• [Your assignment]
Starting at the first line of the entries below, restate each line exactly until you reach the line with "- fragmented metric", and print that one too. Leave the pictures out and stop there.

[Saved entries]
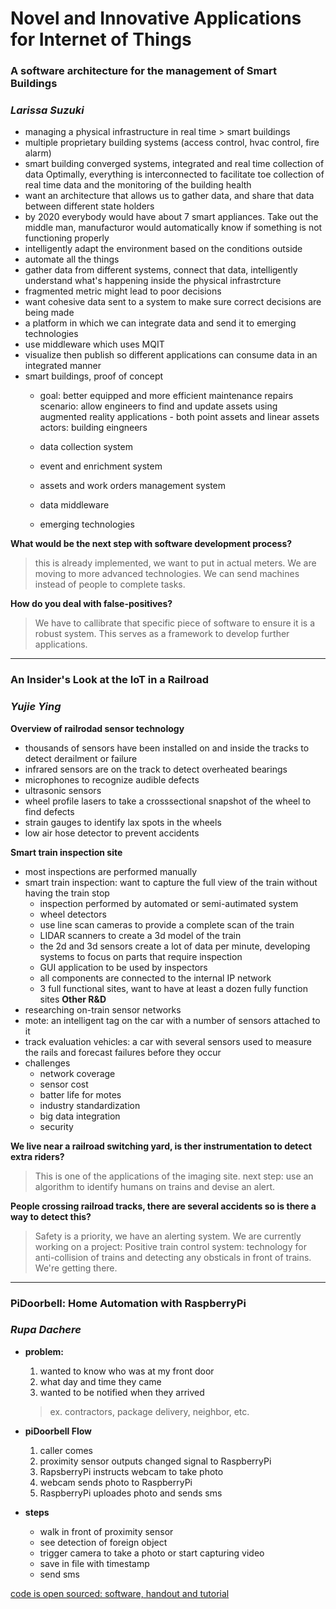 # Novel and Innovative Applications for Internet of Things

### A software architecture for the management of Smart Buildings
### *Larissa Suzuki*
- managing a physical infrastructure in real time > smart buildings
- multiple proprietary building systems (access control, hvac control, fire alarm)
- smart building converged systems, integrated and real time collection of data
	Optimally, everything is interconnected to facilitate toe collection of real time data and the monitoring of the building health
- want an architecture that allows us to gather data, and share that data between different state holders 
- by 2020 everybody would have about 7 smart appliances. Take out the middle man, manufacturor would automatically know if something is not functioning properly
- intelligently adapt the environment based on the conditions outside
- automate all the things
- gather data from different systems, connect that data, intelligently understand what's happening inside the physical infrastrcture
- fragmented metric might lead to poor decisions
- want cohesive data sent to a system to make sure correct decisions are being made
- a platform in which we can integrate data and send it to emerging technologies
- use middleware which uses MQIT
- visualize then publish so different applications can consume data in an integrated manner
- smart buildings, proof of concept
	- goal: better equipped and more efficient maintenance repairs
	scenario: allow engineers to find and update assets using augmented reality applications - both point assets and linear assets
	actors: building eingneers 

	- data collection system
	- event and enrichment system
	- assets and work orders management system
	- data middleware
	- emerging technologies


**What would be the next step with software development process?**
> this is already implemented, we want to put in actual meters. We are moving to more advanced technologies. We can send machines instead of people to complete tasks. 

**How do you deal with false-positives?**
> We have to callibrate that specific piece of software to ensure it is a robust system. This serves as a framework to develop further applications. 

<hr>

### An Insider's Look at the IoT in a Railroad
### *Yujie Ying*
**Overview of railrodad sensor technology**
- thousands of sensors have been installed on and inside the tracks to detect derailment or failure
- infrared sensors are on the track to detect overheated bearings
- microphones to recognize audible defects
- ultrasonic sensors
- wheel profile lasers to take a crosssectional snapshot of the wheel to find defects
- strain gauges to identify lax spots in the wheels
- low air hose detector to prevent accidents

**Smart train inspection site**
- most inspections are performed manually
- smart train inspection: want to capture the full view of the train without having the train stop
	- inspection performed by automated or semi-autimated system
	- wheel detectors
	- use line scan cameras to provide a complete scan of the train
	- LIDAR scanners to create a 3d model of the train
	- the 2d and 3d sensors create a lot of data per minute, developing systems to focus on parts that require inspection
	- GUI application to be used by inspectors
	- all components are connected to the internal IP network
	- 3 full functional sites, want to have at least a dozen fully function sites
**Other R&D**
- researching on-train sensor networks 
- mote: an intelligent tag on the car with a number of sensors attached to it
- track evaluation vehicles: a car with several sensors used to measure the rails and forecast failures before they occur
- challenges
	- network coverage
	- sensor cost
	- batter life for motes
	- industry standardization
	- big data integration
	- security

**We live near a railroad switching yard, is ther instrumentation to detect extra riders?**
>This is one of the applications of the imaging site. next step: use an algorithm to identify humans on trains and devise an alert. 

**People crossing railroad tracks, there are several accidents so is there a way to detect this?**
>Safety is a priority, we have an alerting system. We are currently working on a project: Positive train control system: technology for anti-collision of trains and detecting any obsticals in front of trains. We're getting there.

<hr>

### PiDoorbell: Home Automation with RaspberryPi
### *Rupa Dachere*

- **problem:**
	1. wanted to know who was at my front door
	2. what day and time they came
	3. wanted to be notified when they arrived
	
	>ex. contractors, package delivery, neighbor, etc.
- **piDoorbell Flow**
	1. caller comes
	2. proximity sensor outputs changed signal to RaspberryPi
	3. RapsberryPi instructs webcam to take photo
	4. webcam sends photo to RaspberryPi
	5. RaspberryPi uploades photo and sends sms
- **steps**
	- walk in front of proximity sensor
	- see detection of foreign object
	- trigger camera to take a photo or start capturing video
	- save in file with timestamp
	- send sms
	
[code is open sourced: software, handout and tutorial](github.com/codechix-opensource)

• [Reply]
 # Novel and Innovative Applications for Internet of Things

### A software architecture for the management of Smart Buildings
### *Larissa Suzuki*
- managing a physical infrastructure in real time > smart buildings
- multiple proprietary building systems (access control, hvac control, fire alarm)
- smart building converged systems, integrated and real time collection of data
	Optimally, everything is interconnected to facilitate toe collection of real time data and the monitoring of the building health
- want an architecture that allows us to gather data, and share that data between different state holders 
- by 2020 everybody would have about 7 smart appliances. Take out the middle man, manufacturor would automatically know if something is not functioning properly
- intelligently adapt the environment based on the conditions outside
- automate all the things
- gather data from different systems, connect that data, intelligently understand what's happening inside the physical infrastrcture
- fragmented metric might lead to poor decisions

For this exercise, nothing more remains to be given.